▸ SUPPLIED MATERIAL:
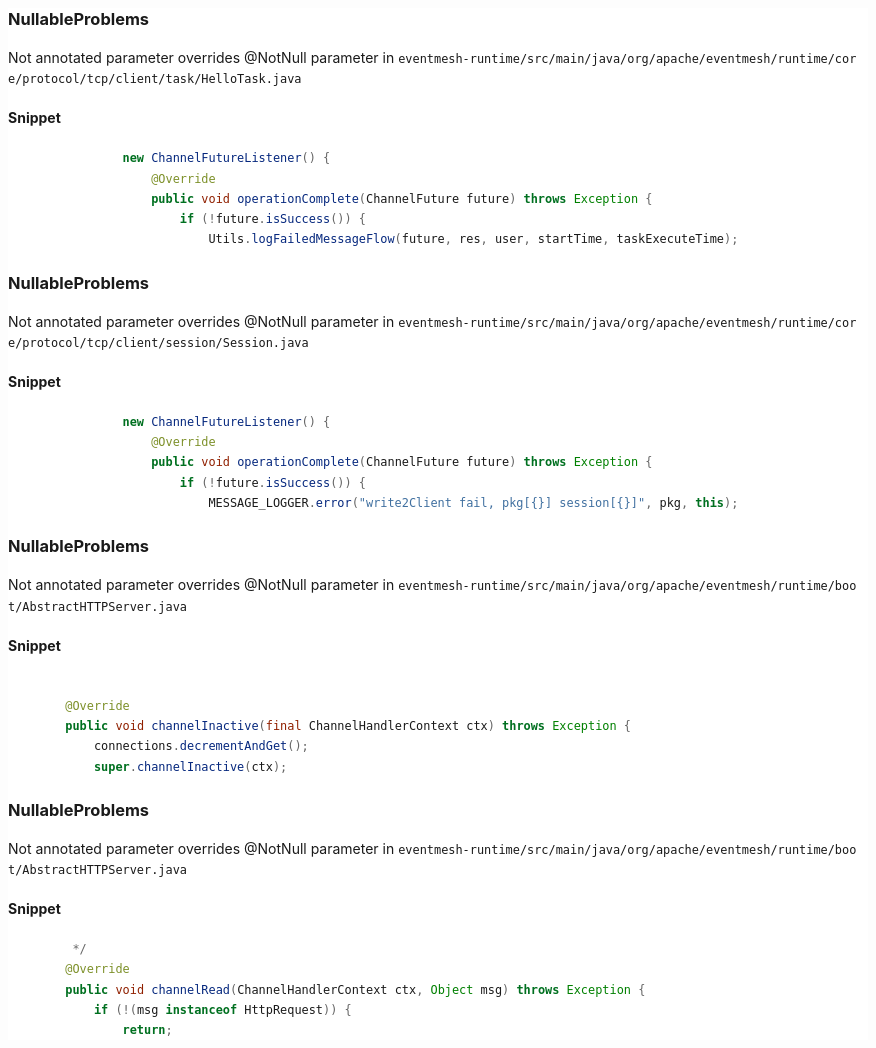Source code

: ### NullableProblems
Not annotated parameter overrides @NotNull parameter
in `eventmesh-runtime/src/main/java/org/apache/eventmesh/runtime/core/protocol/tcp/client/task/HelloTask.java`
#### Snippet
```java
                new ChannelFutureListener() {
                    @Override
                    public void operationComplete(ChannelFuture future) throws Exception {
                        if (!future.isSuccess()) {
                            Utils.logFailedMessageFlow(future, res, user, startTime, taskExecuteTime);
```

### NullableProblems
Not annotated parameter overrides @NotNull parameter
in `eventmesh-runtime/src/main/java/org/apache/eventmesh/runtime/core/protocol/tcp/client/session/Session.java`
#### Snippet
```java
                new ChannelFutureListener() {
                    @Override
                    public void operationComplete(ChannelFuture future) throws Exception {
                        if (!future.isSuccess()) {
                            MESSAGE_LOGGER.error("write2Client fail, pkg[{}] session[{}]", pkg, this);
```

### NullableProblems
Not annotated parameter overrides @NotNull parameter
in `eventmesh-runtime/src/main/java/org/apache/eventmesh/runtime/boot/AbstractHTTPServer.java`
#### Snippet
```java

        @Override
        public void channelInactive(final ChannelHandlerContext ctx) throws Exception {
            connections.decrementAndGet();
            super.channelInactive(ctx);
```

### NullableProblems
Not annotated parameter overrides @NotNull parameter
in `eventmesh-runtime/src/main/java/org/apache/eventmesh/runtime/boot/AbstractHTTPServer.java`
#### Snippet
```java
         */
        @Override
        public void channelRead(ChannelHandlerContext ctx, Object msg) throws Exception {
            if (!(msg instanceof HttpRequest)) {
                return;
```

▸ PROBLEM REQUIREMENTS: For each line in the material above that contains the string "apache", make a copy.

▸ EXERCISE ANSWER:
in `eventmesh-runtime/src/main/java/org/apache/eventmesh/runtime/core/protocol/tcp/client/task/HelloTask.java`
in `eventmesh-runtime/src/main/java/org/apache/eventmesh/runtime/core/protocol/tcp/client/session/Session.java`
in `eventmesh-runtime/src/main/java/org/apache/eventmesh/runtime/boot/AbstractHTTPServer.java`
in `eventmesh-runtime/src/main/java/org/apache/eventmesh/runtime/boot/AbstractHTTPServer.java`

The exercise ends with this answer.